Working on balloon-placing DR FATE today, and enjoying the careful detail that Sonny has used in researching a city so far from his home. It’s been fun writing art directions that include Google images, and even directions of flight over the city, and seeing what Sonny turns them into.
Looking at the scene in this issue set on the Manhattan Bridge walkway reminded me of the wonderful work of Ross Andru. Ross was a sweet man, and utterly dedicated to his art. I knew him from the time we worked on the first SUPERMAN VS. SPIDER-MAN tabloid to his period as a DC editor, when he was just down the hall. In his SPIDER-MAN days, Ross wanted to get his New York scenes just right, and would go up on the rooftops of Manhattan’s buildings with his camera, taking reference shots so he could get Spidey’s perspective. It’s probably impossible to do that in these post 9-11 days, but back in the ’70s, Ross got access to building after building.

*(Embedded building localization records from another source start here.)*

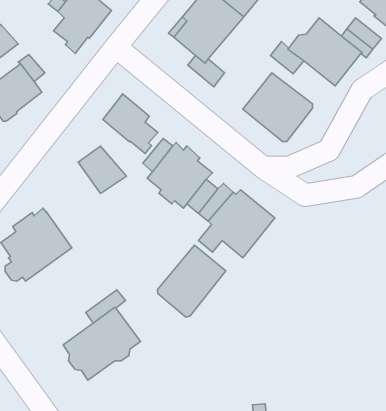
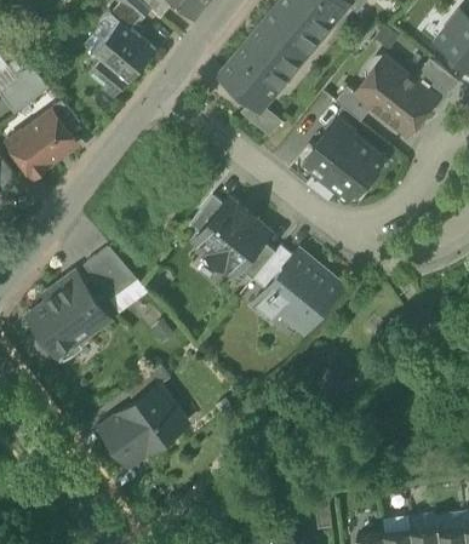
building: [103,94,158,154] -> none
building: [78,146,126,193] -> [84,246,138,299]
building: [157,245,226,317] -> none

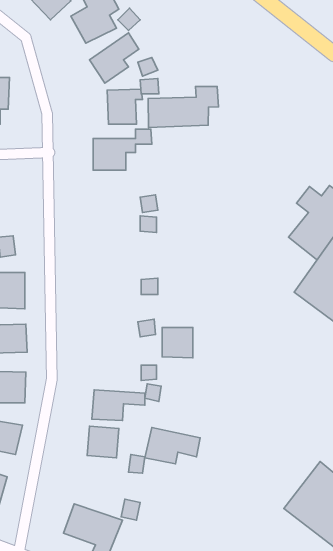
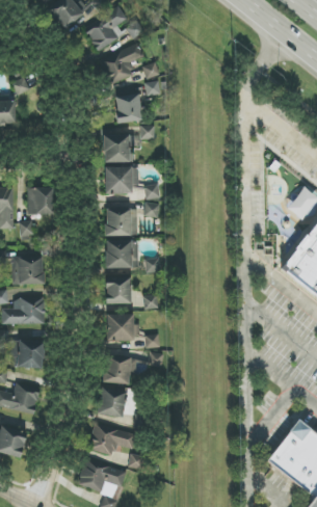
building: [148,86,218,127] -> none
building: none -> [105,166,138,194]
building: none -> [28,187,54,214]
building: none -> [104,208,137,236]
building: none -> [106,240,138,268]
building: none -> [105,275,131,303]
building: [162,327,193,358] -> [107,314,134,341]
building: [145,427,200,464] -> [87,423,136,455]

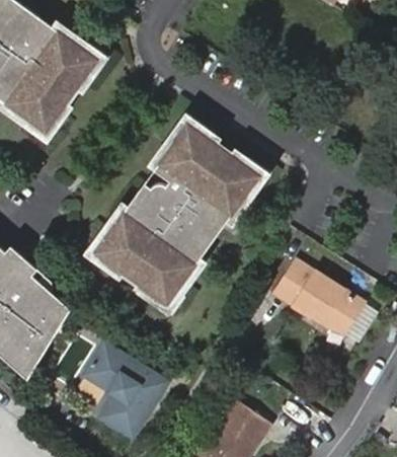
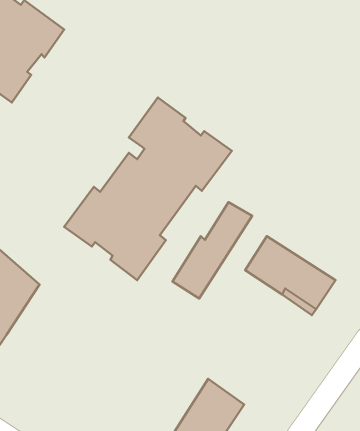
building: none -> [173,202,252,299]
building: [88,345,169,440] -> none

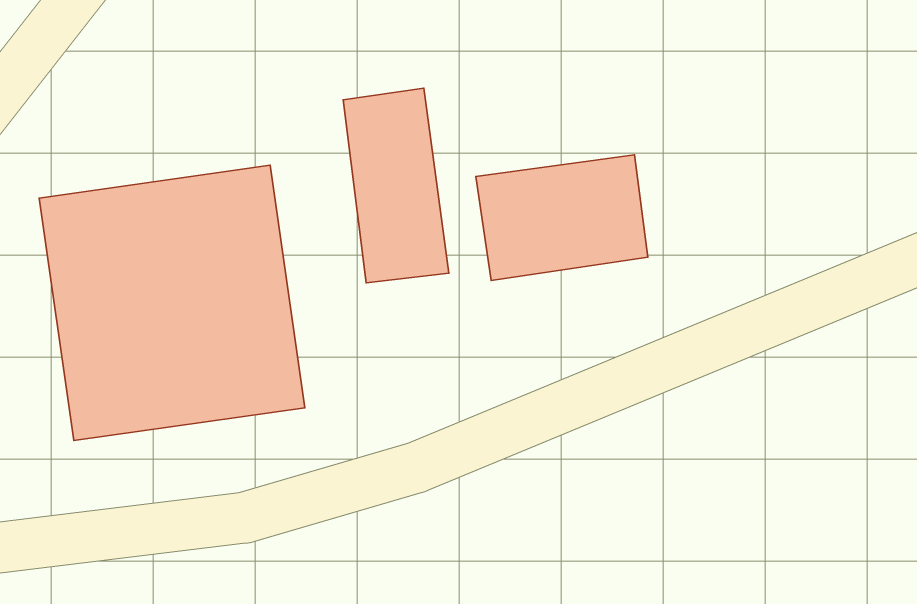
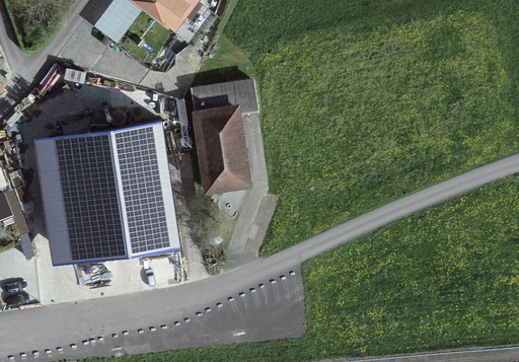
building: [476,155,648,280] -> none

His art always had clear storytelling (I was a fan of his work on the early issues of METAL MEN before I knew to pay attention to credits, or even thought about the fact that actual people created comics), but his work in the ’70s is a great textbook both for storytelling and clear composition of a page. I still send artists back to that work to look at how the line structure of panels can add to one another to make a page more dynamic. (It’s a hard concept to describe without picking up a pencil to mark up the pages, but think about the similarity of Ross’ work to Walt Simonson, or Gil Kane, or Jose Luis Garcia Lopez in their starkly clear compositions, and you may see it.)